Jennifer Pietenpol, PhD, has been appointed executive vice president for research at Vanderbilt University Medical Center. Dr. Pietenpol will continue to serve as director of the Vanderbilt-Ingram Cancer Center, a position she has held since 2007. In her new position, Dr. Pietenpol will take on some of the responsibilities held by Lawrence “Larry” Marnett, PhD, associate vice chancellor for research and senior associate dean for biomedical sciences, as Dr. Marnett will transition to the newly created position of dean of basic sciences in the school of medicine.
Source: Vanderbilt University press release, April 14, 2016.
Steven T. Rosen, MD, provost and chief scientific officer at City of Hope, has been awarded a $2.3 million Research Project Grant (R01) from the National Cancer Institute (NCI) to fund studies associated with a phase I/II clinical trial of a new therapy in relapsed/refractory adult acute myeloid leukemia.

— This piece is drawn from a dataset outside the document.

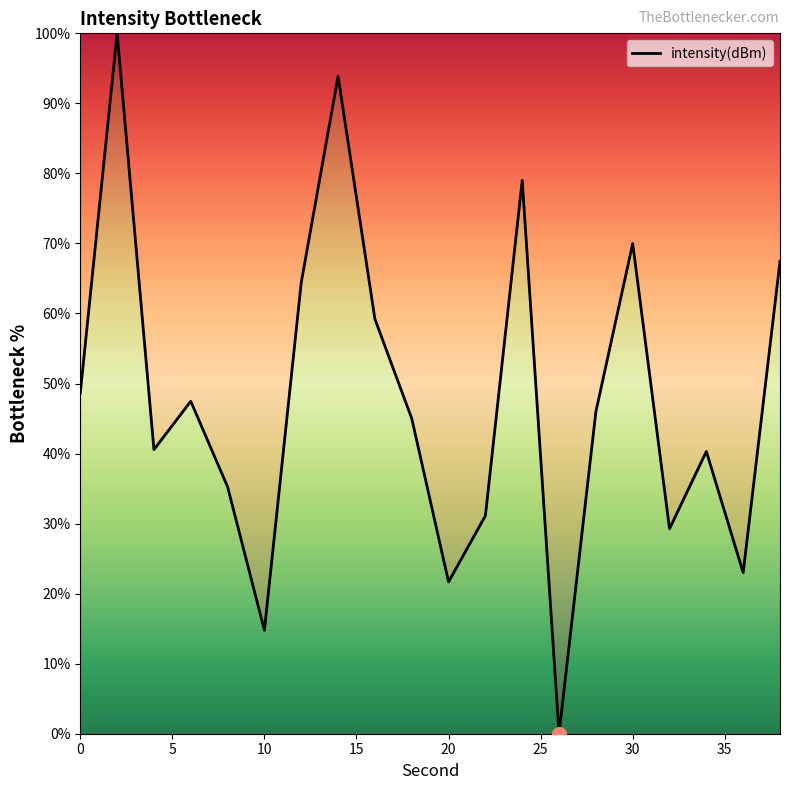

True or false: the data shows 21.7 at 20.

True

The Rising Tide Foundation is funding the clinical trial, which will evaluate the safety and efficacy of 8-chloro-adenosine (a therapeutic small molecule that has shown anti-cancer activity against patient-derived leukemia cells), while the NCI grant will fund correlative studies in genomic profiling, the drug’s mechanism of action, and any potential cytotoxic effects.